### Images of plotted data:
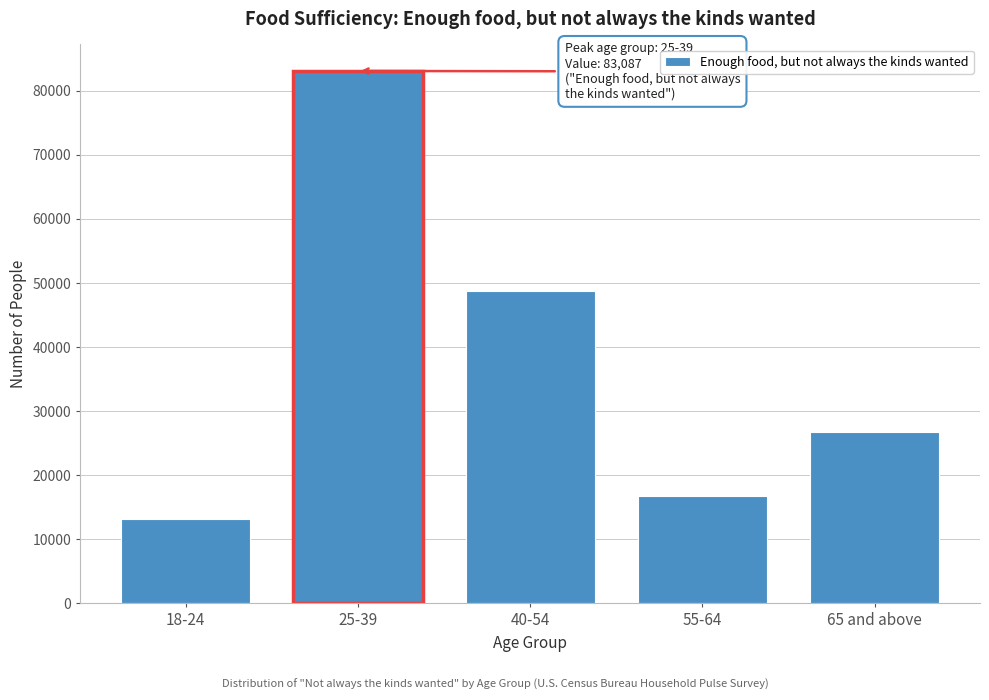

Reading right to left, list all the values displayed in this chart.

65 and above=26665	55-64=16717	40-54=48670	25-39=83087	18-24=13081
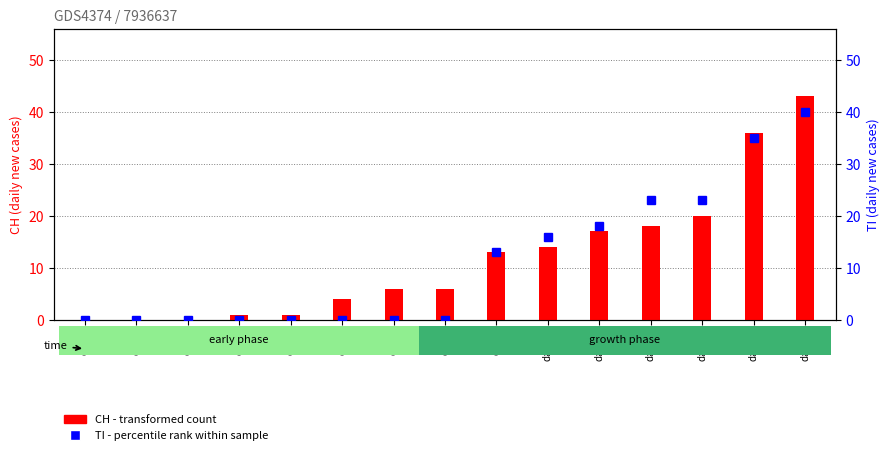

Where is CH (total) nearest to the value 21?

day-13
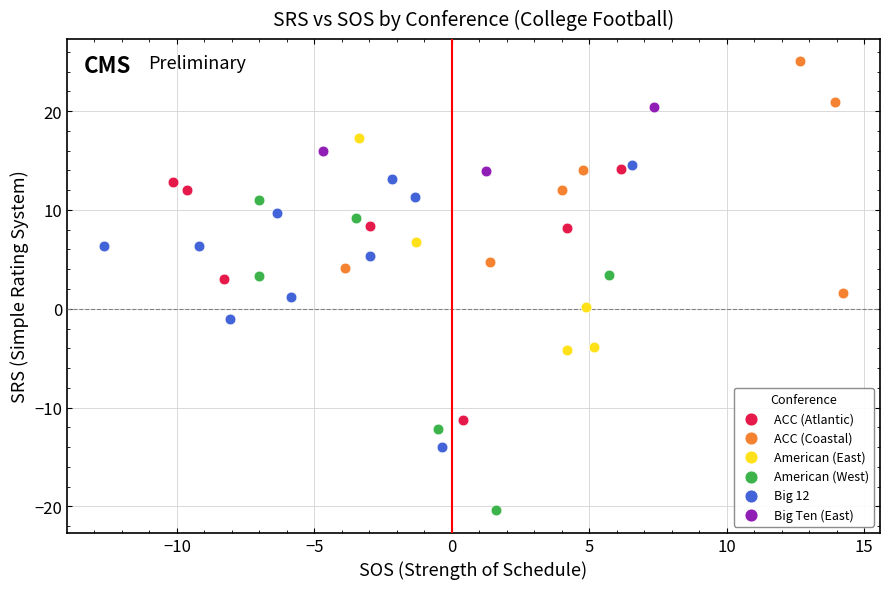

Which series contains the lowest Y value?

American (West)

### YOUR OBJECTIVE:
Which lines of the listing contain the string "above"? Report each of them in full.

### REPLY TO THE TASK:
65 and above=26665	55-64=16717	40-54=48670	25-39=83087	18-24=13081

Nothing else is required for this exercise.